While feminism may have opened up the world to women in many ways, this freedom has not replaced society’s expectations of what a woman should be. Instead, they have piled on top of them. 

The idea of women “having it all” was popularised by the publication of Helen Gurley Brown’s book of the same title in 1982, and almost 40 years later this fallacy is starting to die out.

Having it all means simultaneously juggling the stable yet fiery relationship with her spouse, the high-powered career, the perfectly appointed home, the perfect body, and a close and nurturing relationship with her children (because even the most high-powered women still must be mothers if they are going to fulfil everything that womanhood promises)—all without breaking a sweat. According to a survey taken by Glamour Magazine, 10% of respondents who belong to Gen X (born 1965-1981) believe that feminism means “having it all” while exactly none of Gen Z (born 1995-2015) agree.

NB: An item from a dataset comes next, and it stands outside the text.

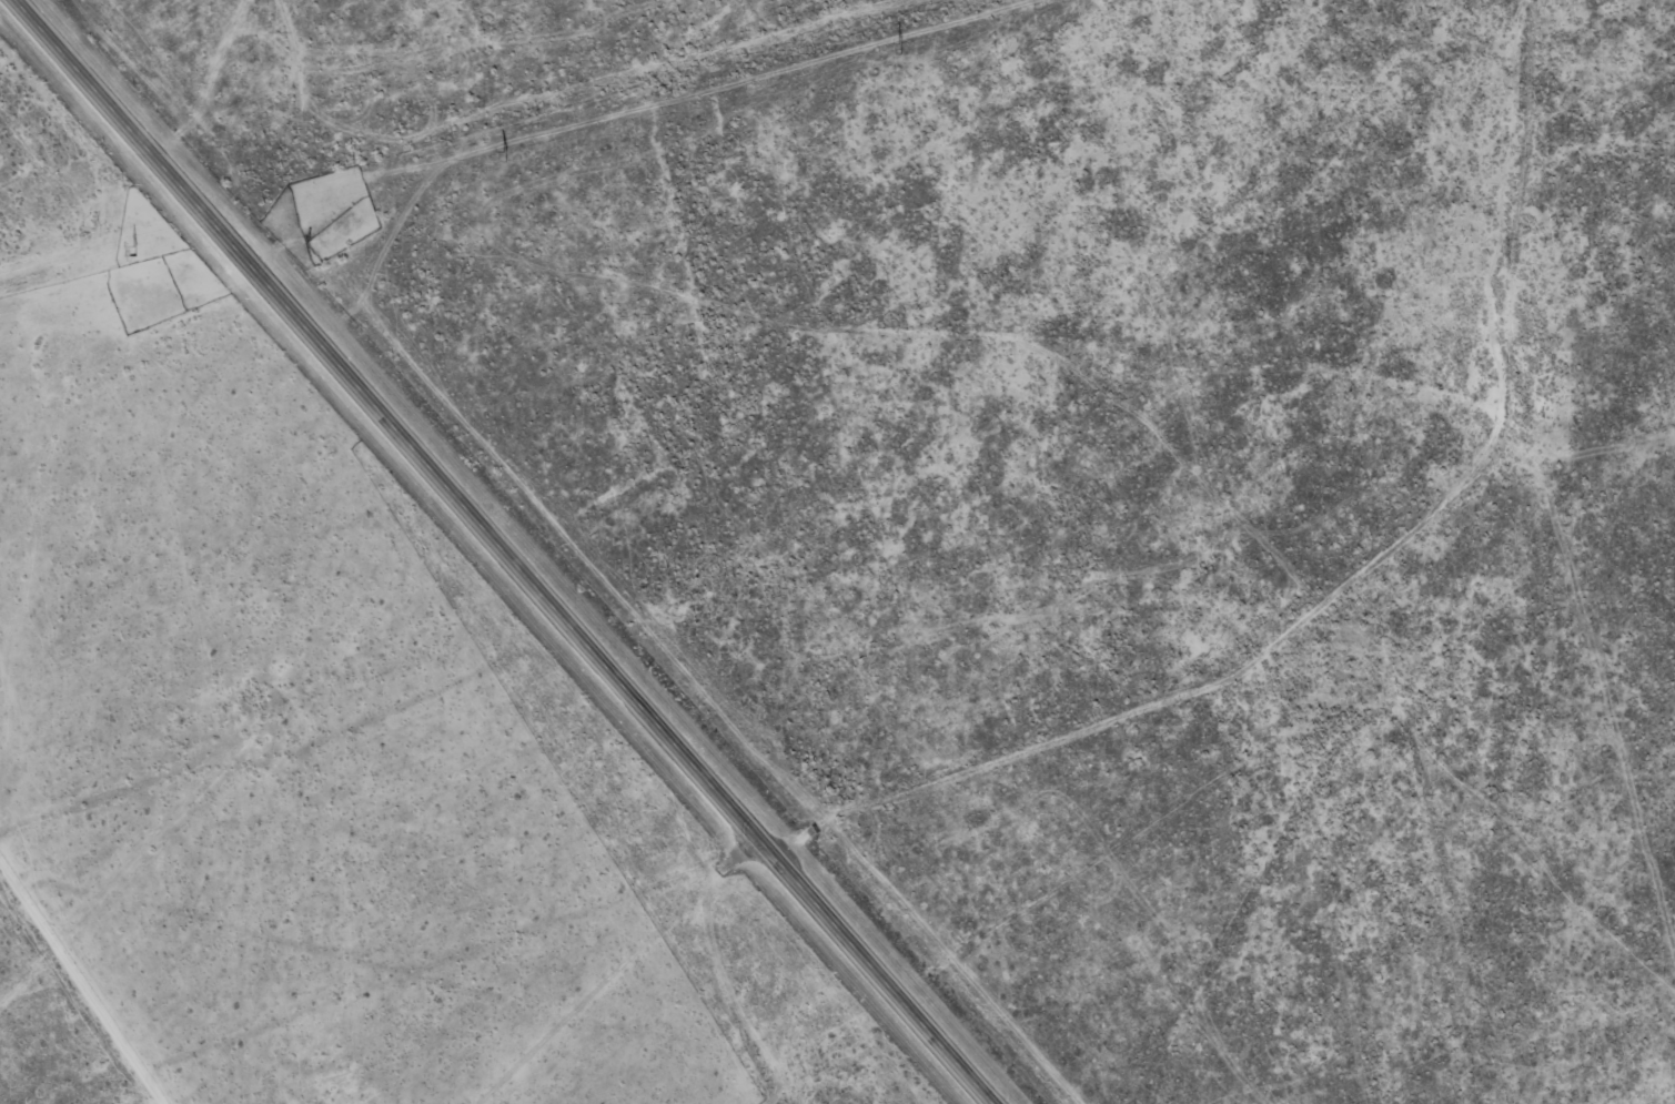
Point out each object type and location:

Even in the 21st century, the expectations of what women should achieve in their daily lives requires constant motion for every 1440 minutes we get in a day, while still getting a proper night’s sleep (to prevent early signs of ageing or irritability, which are both very unbecoming). Let’s break down some of the expectations that women are still contending with. 

Boss Babe—But Not Too Bossy

Since 2015, there has been a record-high in the number of women holding the highest office in their respective countries, at the time of writing there are a total of 22 prime ministers, presidents, and chancellors who also happen to be women. This accounts for roughly 10% of all countries, so while women have made undeniable progress in the political sphere, we are still a long way away from equal representation.

Part of this may have to do with how women are shamed when perceived to be seeking power, a trait traditionally thought of as masculine. Feminine aims are, in contrast, supposed to be more community-minded, and seeking out leadership is still not compatible with that in the minds of many. A study by Harvard University proved that feelings of disgust and contempt were often reactions to women who were described as power-seeking, while men described the same way were not penalised similarly by the study’s participants. Perhaps the most surprising aspect of the study’s findings was that this was true regardless of the gender of the respondent.

Coverage of women seeking political office is similarly stymied. As Dustin Harp succinctly puts it in an article for Ms. magazine, the “trifecta of family, fashion, and food” is frequently invoked when reporters cover women in politics, and rarely when referring to men in politics. If men’s family or style of dress is referenced, it is never the first thing mentioned, while for women, it almost always is. Even before their political positions or qualifications, we must remember that these politicians, first and foremost are women, and thus deserving of our judgement in all areas of life—in these cases, their undeniably important work is almost an afterthought.

The Importance of Being Pretty

In the UK, girls as young as seven years old already believe that their appearance is more important than their achievements or their character. While people used to think that these were inherent biological differences between girls and boys, the more we learn about neuroscience and neuroplasticity, we learn that this is not true. At birth, there is no difference between the brains of baby girls and baby boys. By adolescence, there are many differences, but these tend to be cultivated by society and not naturally developed.

From Philadelphia to the Philippines, girls are taught from an early age that their bodies are their biggest assets. They need to be appealing—but not too appealing, lest they get into trouble. The boys on the other hand, are simply dismissed with the old “boys will be boys” rhetoric.

What Can We Do?  

Children respond subconsciously to the expectations put on them by their family members, teachers, classmates, and the media they consume. In societies across the world, boys are often encouraged to explore and be independent, while  in the same families, girls are seen as more vulnerable and in need of protection. Emphasising these perceived differences enhances them, not the other way around. 

Fighting gender norms is a hard battle that has been fought for many decades now. The 21st century, thankfully, is starting to see true acceptance that these stereotypes can put immense pressure on people of all genders, and the freedom to express ourselves is beginning to be more normalised, regardless of where we fall along the gender spectrum. Awareness is the first step toward subverting these harmful expectations.